[The data Boundary: Start]

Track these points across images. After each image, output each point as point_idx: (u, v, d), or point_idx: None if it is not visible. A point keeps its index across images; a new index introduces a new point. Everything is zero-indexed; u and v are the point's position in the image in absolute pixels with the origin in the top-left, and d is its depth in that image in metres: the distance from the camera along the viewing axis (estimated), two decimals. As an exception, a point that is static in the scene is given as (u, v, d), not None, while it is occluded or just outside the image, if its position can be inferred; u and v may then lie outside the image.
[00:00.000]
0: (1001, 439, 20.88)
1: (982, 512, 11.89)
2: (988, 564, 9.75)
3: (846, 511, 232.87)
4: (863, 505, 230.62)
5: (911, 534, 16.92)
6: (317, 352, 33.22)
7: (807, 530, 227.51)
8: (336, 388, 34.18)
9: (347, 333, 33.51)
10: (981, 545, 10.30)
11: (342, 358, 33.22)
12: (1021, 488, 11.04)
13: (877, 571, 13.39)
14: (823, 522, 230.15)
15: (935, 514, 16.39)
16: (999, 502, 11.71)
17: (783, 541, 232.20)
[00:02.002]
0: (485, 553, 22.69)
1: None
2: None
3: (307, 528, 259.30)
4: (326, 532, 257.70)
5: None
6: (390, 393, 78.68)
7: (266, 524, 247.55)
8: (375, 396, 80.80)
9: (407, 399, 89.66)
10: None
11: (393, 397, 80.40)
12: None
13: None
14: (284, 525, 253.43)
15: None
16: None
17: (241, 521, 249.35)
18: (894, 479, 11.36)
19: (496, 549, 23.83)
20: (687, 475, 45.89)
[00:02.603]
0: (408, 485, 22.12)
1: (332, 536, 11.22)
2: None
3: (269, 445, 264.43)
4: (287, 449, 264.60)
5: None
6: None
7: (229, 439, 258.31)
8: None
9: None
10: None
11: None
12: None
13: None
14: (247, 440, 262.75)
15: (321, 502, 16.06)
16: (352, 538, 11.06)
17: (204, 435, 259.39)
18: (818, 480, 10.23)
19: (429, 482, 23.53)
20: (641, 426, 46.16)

[The data Boundary: End]
[The data Boundary: Start]

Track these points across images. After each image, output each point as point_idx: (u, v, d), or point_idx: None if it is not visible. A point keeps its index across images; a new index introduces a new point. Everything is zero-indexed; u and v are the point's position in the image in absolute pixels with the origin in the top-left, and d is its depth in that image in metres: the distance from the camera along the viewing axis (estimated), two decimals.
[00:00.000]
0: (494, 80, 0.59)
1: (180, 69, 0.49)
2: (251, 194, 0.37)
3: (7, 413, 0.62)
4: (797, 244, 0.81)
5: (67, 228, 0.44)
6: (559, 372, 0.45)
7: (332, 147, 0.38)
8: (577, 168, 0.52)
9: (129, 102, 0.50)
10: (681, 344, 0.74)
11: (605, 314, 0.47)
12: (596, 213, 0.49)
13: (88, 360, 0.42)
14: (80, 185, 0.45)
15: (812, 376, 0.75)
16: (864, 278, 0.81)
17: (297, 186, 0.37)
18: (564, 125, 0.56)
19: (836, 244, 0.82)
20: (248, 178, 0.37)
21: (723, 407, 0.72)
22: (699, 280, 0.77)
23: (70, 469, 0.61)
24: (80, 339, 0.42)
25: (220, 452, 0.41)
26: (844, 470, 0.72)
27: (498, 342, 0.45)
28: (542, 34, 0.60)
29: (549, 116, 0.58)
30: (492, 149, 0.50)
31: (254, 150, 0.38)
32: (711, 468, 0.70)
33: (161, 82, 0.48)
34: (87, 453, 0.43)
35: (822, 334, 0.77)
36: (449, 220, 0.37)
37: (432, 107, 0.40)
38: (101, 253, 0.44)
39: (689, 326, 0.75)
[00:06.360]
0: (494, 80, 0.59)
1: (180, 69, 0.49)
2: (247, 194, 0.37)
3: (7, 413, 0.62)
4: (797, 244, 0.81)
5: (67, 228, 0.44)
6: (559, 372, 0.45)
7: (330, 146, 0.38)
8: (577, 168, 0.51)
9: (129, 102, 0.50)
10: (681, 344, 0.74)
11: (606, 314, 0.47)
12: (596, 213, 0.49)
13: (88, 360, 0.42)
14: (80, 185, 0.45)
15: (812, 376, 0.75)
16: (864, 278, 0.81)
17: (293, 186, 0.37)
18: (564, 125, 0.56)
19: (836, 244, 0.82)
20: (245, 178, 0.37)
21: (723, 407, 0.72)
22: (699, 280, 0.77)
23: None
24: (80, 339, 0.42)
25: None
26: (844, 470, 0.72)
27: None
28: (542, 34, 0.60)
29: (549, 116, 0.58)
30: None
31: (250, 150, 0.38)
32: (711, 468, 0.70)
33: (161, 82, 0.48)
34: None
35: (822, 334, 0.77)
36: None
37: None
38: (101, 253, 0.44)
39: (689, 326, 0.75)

[The data Boundary: End]

Task objective:
Return only the number of lines in the data above that hold the word "distance".

Answer below:
2